We have expressed more than once the pleasure we felt on finding the subject of education occupy so much more attention of late in other periodicals, &c., and have given several extracts. We add another striking article from the Albany Journal and Telegraph.

'Messrs. Editors,--Of the solemn character of the duties devolving upon mothers, all writers agree to express the same sentiment. Where these duties are neglected, where a mother's fondness controls all without judgment and intelligence, the most unhappy consequences follow. I do not know where these have been drawn out in a more vivid and awful picture than in the late work, entitled Guy Rivers. It does not fall within your line to have to do with such works, yet I trust you will allow me to furnish an extract which does fall in with the practical object of your paper. Guy is a highwayman--a murderer--a cold blooded murderer--an outlaw--of most violent, headlong passions, which pause at nothing where their gratification is concerned, and yet he is a man of great shrewdness and of superior natural intellect. At the point where the extract is made, this man's course is approaching its catastrophe. In his den he sees its approach, and his mind is occupied with bitter reflection. With his Lieutenant this is his conversation; and when I think of what I have known of maternal weakness, I shudder to think how near to the life the picture may be.

'"I do you wrong, Dillon--but on this subject I will have no one speak. I cannot be the man you would have me; I have been schooled otherwise. My mother has taught me a different lesson,--her teachings have doomed me, and these enjoyments are now all beyond my hopes."

'"Your mother!" was the response of Dillon, in unaffected astonishment.

'"Ay, man--my mother. Is there any thing wonderful in that? She taught me this lesson with her milk--she sung it in lullabies over my cradle--she gave it me in the plaything of my boyhood--her schoolings have made me the morbid, the fierce criminal, from whose association all the gentler virtues must always desire to fly. If, in the doom, which may finish my life of doom, I have any person to accuse of all, that person is--my mother!"

'"Is this possible? Is it true? It is strange, very strange."
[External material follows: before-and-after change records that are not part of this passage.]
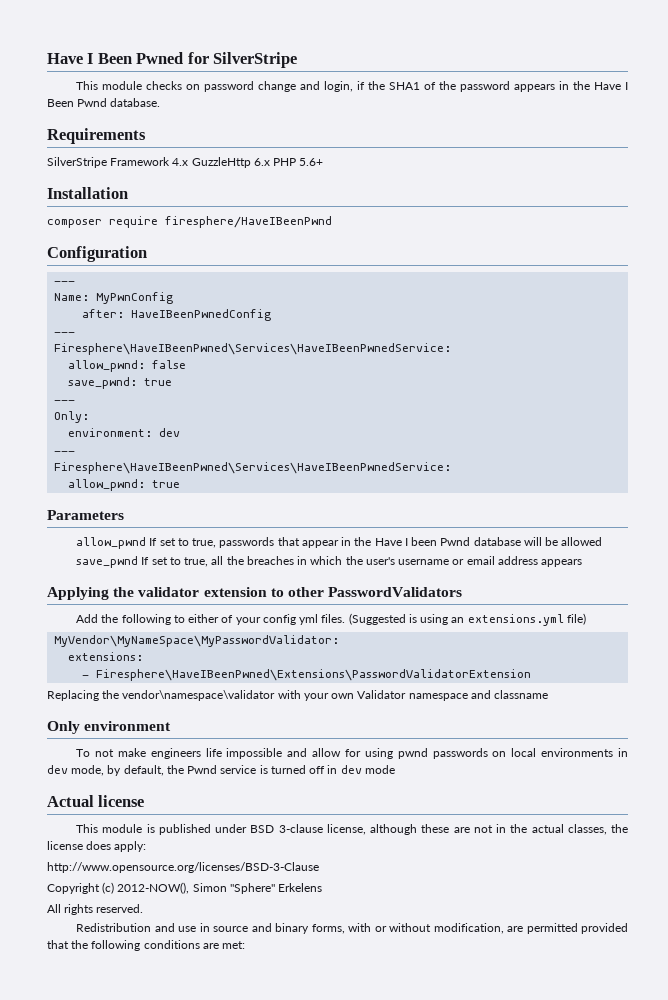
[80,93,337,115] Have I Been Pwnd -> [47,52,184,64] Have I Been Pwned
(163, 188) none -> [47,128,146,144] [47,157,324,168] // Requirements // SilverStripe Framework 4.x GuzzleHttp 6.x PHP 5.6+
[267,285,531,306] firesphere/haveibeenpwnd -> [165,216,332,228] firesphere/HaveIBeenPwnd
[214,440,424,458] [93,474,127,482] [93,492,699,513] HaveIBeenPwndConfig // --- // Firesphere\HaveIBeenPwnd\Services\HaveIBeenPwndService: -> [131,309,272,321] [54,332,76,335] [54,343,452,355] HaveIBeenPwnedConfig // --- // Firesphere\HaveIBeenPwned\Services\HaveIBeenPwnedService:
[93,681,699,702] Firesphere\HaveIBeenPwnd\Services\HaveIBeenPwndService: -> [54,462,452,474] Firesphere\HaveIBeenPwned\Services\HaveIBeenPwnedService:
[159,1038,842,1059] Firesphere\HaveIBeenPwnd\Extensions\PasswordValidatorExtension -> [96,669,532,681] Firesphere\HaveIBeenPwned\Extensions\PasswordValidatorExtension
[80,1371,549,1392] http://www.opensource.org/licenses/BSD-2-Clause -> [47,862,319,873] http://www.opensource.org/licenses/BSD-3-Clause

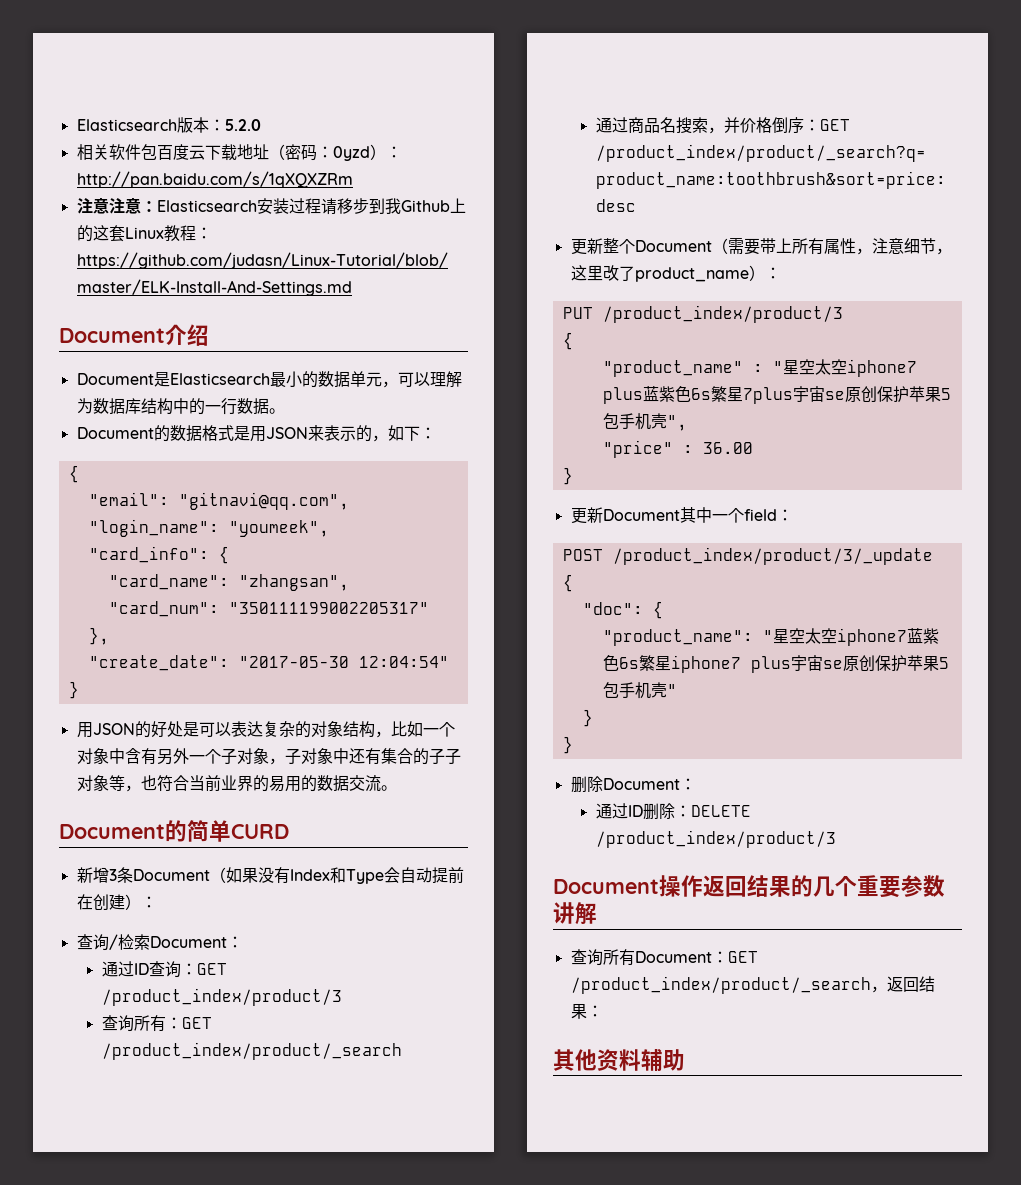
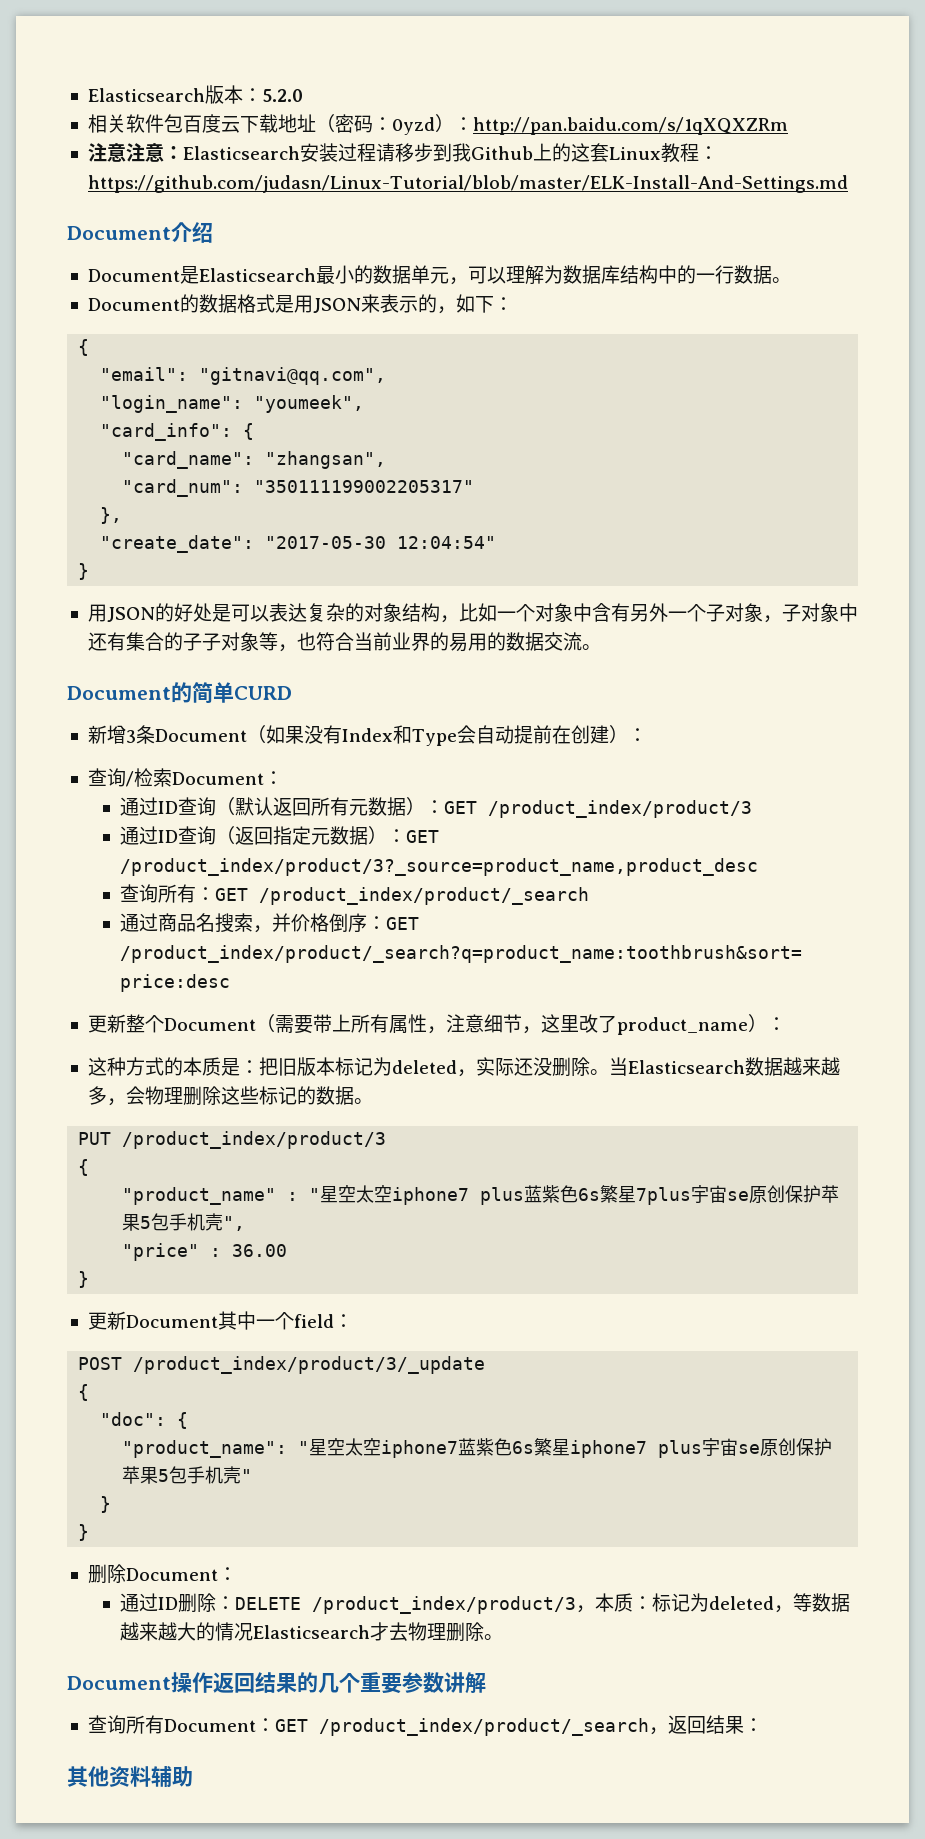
[180,963,227,975] [101,988,342,1006] ：GET /product_index/product/3 -> [216,797,753,818] [120,826,440,845] [120,858,759,876] （默认返回所有元数据）：GET /product_index/product/3 // 通过ID查询（返回指定元数据）：GET /product_index/product/3?_source=product_name,product_desc
(781, 273) none -> [87,1057,840,1077] [87,1086,373,1106] // 这种方式的本质是：把旧版本标记为deleted，实际还没删除。当Elasticsearch数据越来越多，会物理删除这些标记的数据。
(836, 839) none -> [576,1593,851,1613] [120,1622,504,1642] ，本质：标记为deleted，等数据越来越大的情况Elasticsearch才去物理删除。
'"It is not strange--we see it every day--in almost every family. She did not _tell_ me to lie--or to swindle, or to stab. No! Oh no! she would have told me that all these things were bad--but she _taught_ me to perform them all. She roused my _passions_ and not my _principles_ into activity. She provoked the one and suppressed the other. Did my father reprove my improprieties, she petted me and denounced him. She crossed his better purposes and defeated all his designs, until at last, she made my passions too strong for my government, not less than hers; and left me, knowing the true, yet the victim of the false. What is more,--while my intellect, in its calmer hours, taught me that virtue was the only source of true felicity, my ungovernable passions set the otherwise sovereign reason at defiance, and trampled it under foot. Yes--in that last hour of eternal retribution, if called upon to denounce or to accuse, I can point but to one as the author of all--the weakly, fond, misjudging, misguiding woman, who gave me birth. Within the last hour, I have been thinking over all these things. I have been thinking how I had been cursed in childhood, by one who surely loved me beyond all other things beside. I can remember how sedulously she encouraged and prompted my infant passions, uncontrolled by her reason, and since utterly unrestrainable by my own. How she stimulated me to artifices, and set me the example herself, by frequently deceiving my father and teaching me to disobey and deceive him. She told me not to lie, and she lied all day to him, on my account, and to screen me from his anger. She taught me the catechism to say on Sunday, while during the week, she schooled me in almost every possible form of ingenuity to violate all its precepts.